__PROMPT__. Whenever a line contains the string "ApiResponse", copy it out of the entries.

Top of DATA FOR ANALYSIS

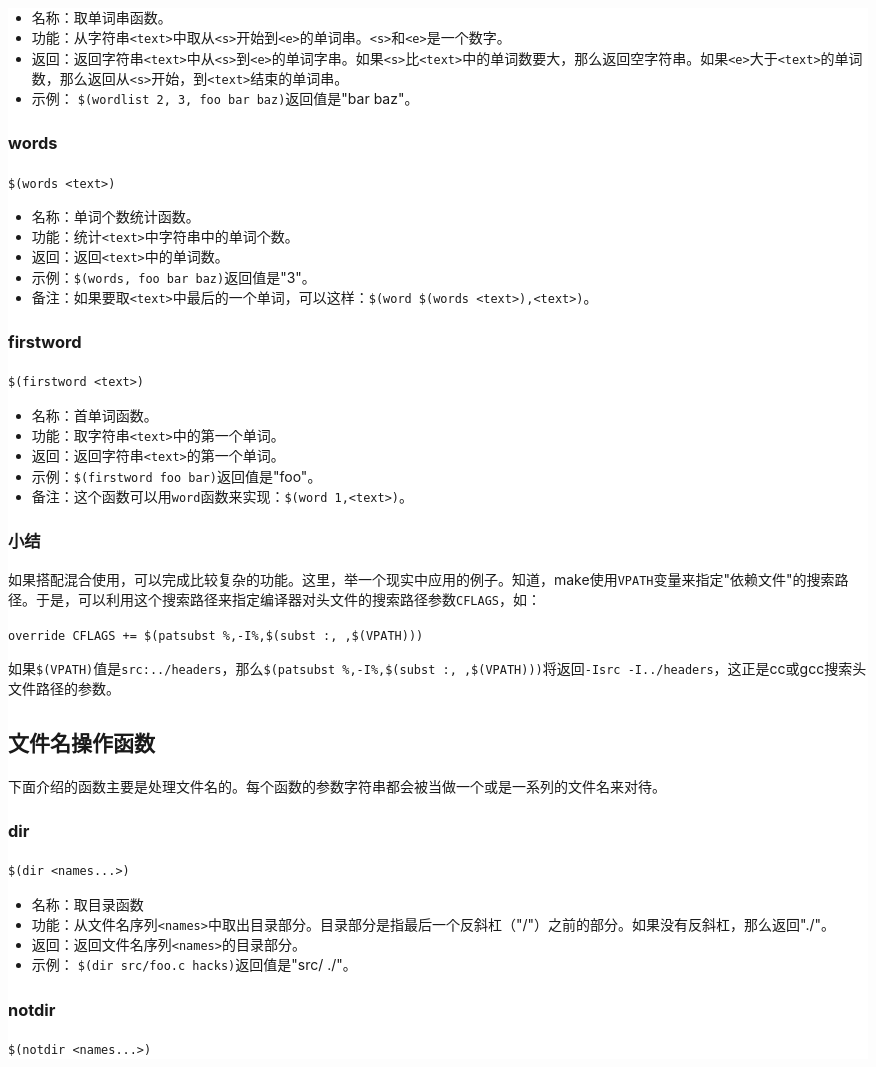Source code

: - 名称：取单词串函数。
- 功能：从字符串`<text>`中取从`<s>`开始到`<e>`的单词串。`<s>`和`<e>`是一个数字。
- 返回：返回字符串`<text>`中从`<s>`到`<e>`的单词字串。如果`<s>`比`<text>`中的单词数要大，那么返回空字符串。如果`<e>`大于`<text>`的单词数，那么返回从`<s>`开始，到`<text>`结束的单词串。
- 示例： `$(wordlist 2, 3, foo bar baz)`返回值是"bar baz"。

### words
```make
$(words <text>)
```

- 名称：单词个数统计函数。
- 功能：统计`<text>`中字符串中的单词个数。
- 返回：返回`<text>`中的单词数。
- 示例：`$(words, foo bar baz)`返回值是"3"。
- 备注：如果要取`<text>`中最后的一个单词，可以这样：`$(word $(words <text>),<text>)`。

### firstword
```make
$(firstword <text>)
```

- 名称：首单词函数。
- 功能：取字符串`<text>`中的第一个单词。
- 返回：返回字符串`<text>`的第一个单词。
- 示例：`$(firstword foo bar)`返回值是"foo"。
- 备注：这个函数可以用`word`函数来实现：`$(word 1,<text>)`。

### 小结
如果搭配混合使用，可以完成比较复杂的功能。这里，举一个现实中应用的例子。知道，make使用`VPATH`变量来指定"依赖文件"的搜索路径。于是，可以利用这个搜索路径来指定编译器对头文件的搜索路径参数`CFLAGS`，如：

```make
override CFLAGS += $(patsubst %,-I%,$(subst :, ,$(VPATH)))
```

如果`$(VPATH)`值是`src:../headers`，那么`$(patsubst %,-I%,$(subst :, ,$(VPATH)))`将返回`-Isrc -I../headers`，这正是cc或gcc搜索头文件路径的参数。

## 文件名操作函数
下面介绍的函数主要是处理文件名的。每个函数的参数字符串都会被当做一个或是一系列的文件名来对待。

### dir
```make
$(dir <names...>)
```

- 名称：取目录函数
- 功能：从文件名序列`<names>`中取出目录部分。目录部分是指最后一个反斜杠（"/"）之前的部分。如果没有反斜杠，那么返回"./"。
- 返回：返回文件名序列`<names>`的目录部分。
- 示例： `$(dir src/foo.c hacks)`返回值是"src/ ./"。

### notdir
```make
$(notdir <names...>)
```

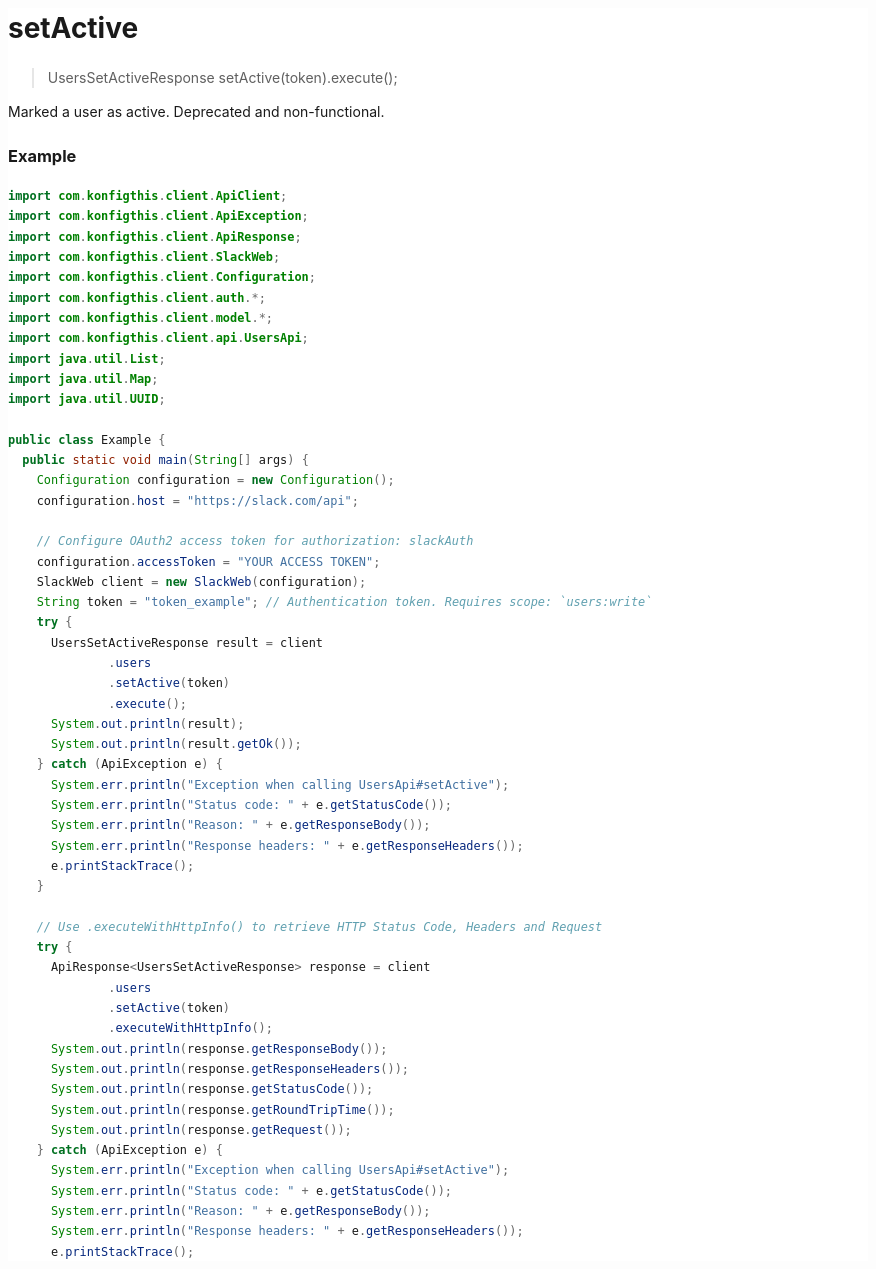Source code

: <a name="setActive"></a>
# **setActive**
> UsersSetActiveResponse setActive(token).execute();



Marked a user as active. Deprecated and non-functional.

### Example
```java
import com.konfigthis.client.ApiClient;
import com.konfigthis.client.ApiException;
import com.konfigthis.client.ApiResponse;
import com.konfigthis.client.SlackWeb;
import com.konfigthis.client.Configuration;
import com.konfigthis.client.auth.*;
import com.konfigthis.client.model.*;
import com.konfigthis.client.api.UsersApi;
import java.util.List;
import java.util.Map;
import java.util.UUID;

public class Example {
  public static void main(String[] args) {
    Configuration configuration = new Configuration();
    configuration.host = "https://slack.com/api";
    
    // Configure OAuth2 access token for authorization: slackAuth
    configuration.accessToken = "YOUR ACCESS TOKEN";
    SlackWeb client = new SlackWeb(configuration);
    String token = "token_example"; // Authentication token. Requires scope: `users:write`
    try {
      UsersSetActiveResponse result = client
              .users
              .setActive(token)
              .execute();
      System.out.println(result);
      System.out.println(result.getOk());
    } catch (ApiException e) {
      System.err.println("Exception when calling UsersApi#setActive");
      System.err.println("Status code: " + e.getStatusCode());
      System.err.println("Reason: " + e.getResponseBody());
      System.err.println("Response headers: " + e.getResponseHeaders());
      e.printStackTrace();
    }

    // Use .executeWithHttpInfo() to retrieve HTTP Status Code, Headers and Request
    try {
      ApiResponse<UsersSetActiveResponse> response = client
              .users
              .setActive(token)
              .executeWithHttpInfo();
      System.out.println(response.getResponseBody());
      System.out.println(response.getResponseHeaders());
      System.out.println(response.getStatusCode());
      System.out.println(response.getRoundTripTime());
      System.out.println(response.getRequest());
    } catch (ApiException e) {
      System.err.println("Exception when calling UsersApi#setActive");
      System.err.println("Status code: " + e.getStatusCode());
      System.err.println("Reason: " + e.getResponseBody());
      System.err.println("Response headers: " + e.getResponseHeaders());
      e.printStackTrace();
```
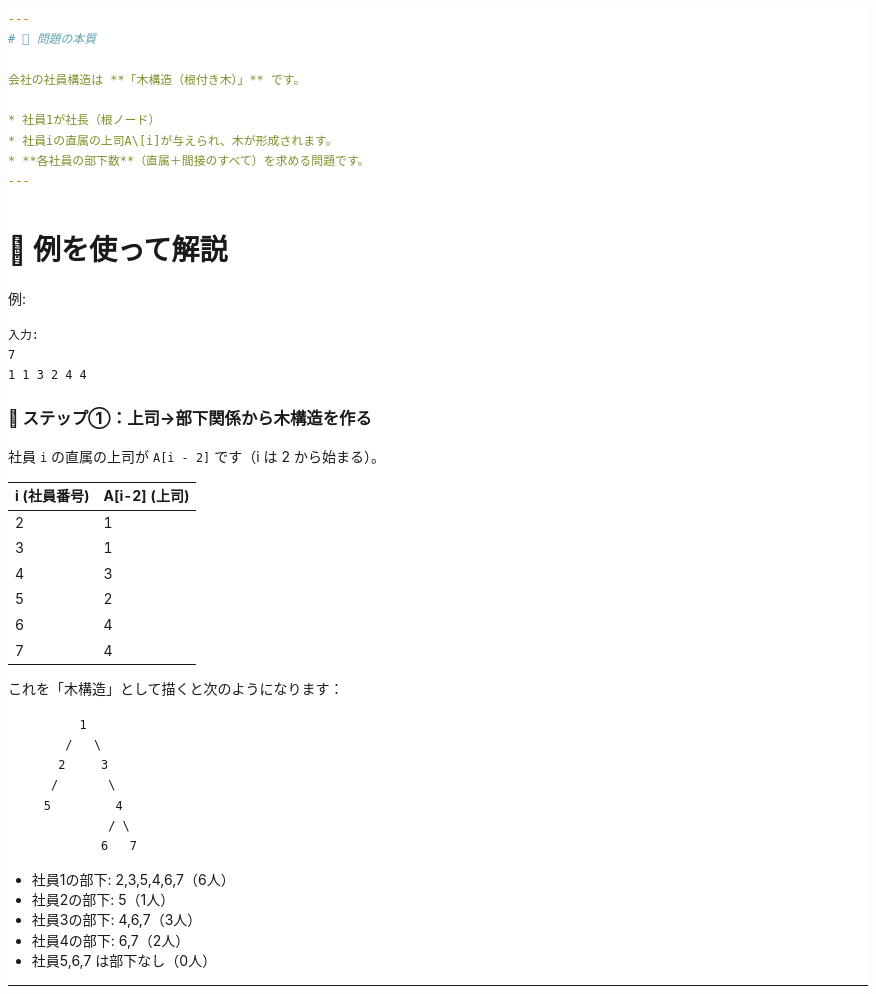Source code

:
 ```yaml
---
# 💼 問題の本質

会社の社員構造は **「木構造（根付き木）」** です。

* 社員1が社長（根ノード）
* 社員iの直属の上司A\[i]が与えられ、木が形成されます。
* **各社員の部下数**（直属＋間接のすべて）を求める問題です。
---
```


# 🧩 例を使って解説

例:

```
入力:
7
1 1 3 2 4 4
```

### 🌱 ステップ①：上司→部下関係から木構造を作る

社員 `i` の直属の上司が `A[i - 2]` です（i は 2 から始まる）。

| i (社員番号) | A\[i-2] (上司) |
| ------------ | -------------- |
| 2            | 1              |
| 3            | 1              |
| 4            | 3              |
| 5            | 2              |
| 6            | 4              |
| 7            | 4              |

これを「木構造」として描くと次のようになります：

```
          1
        /   \
       2     3
      /       \
     5         4
              / \
             6   7
```

- 社員1の部下: 2,3,5,4,6,7（6人）
- 社員2の部下: 5（1人）
- 社員3の部下: 4,6,7（3人）
- 社員4の部下: 6,7（2人）
- 社員5,6,7 は部下なし（0人）

---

Bottom of DATA FOR ANALYSIS

__THE ANSWER__.
import com.konfigthis.client.ApiResponse;
      ApiResponse<UsersSetActiveResponse> response = client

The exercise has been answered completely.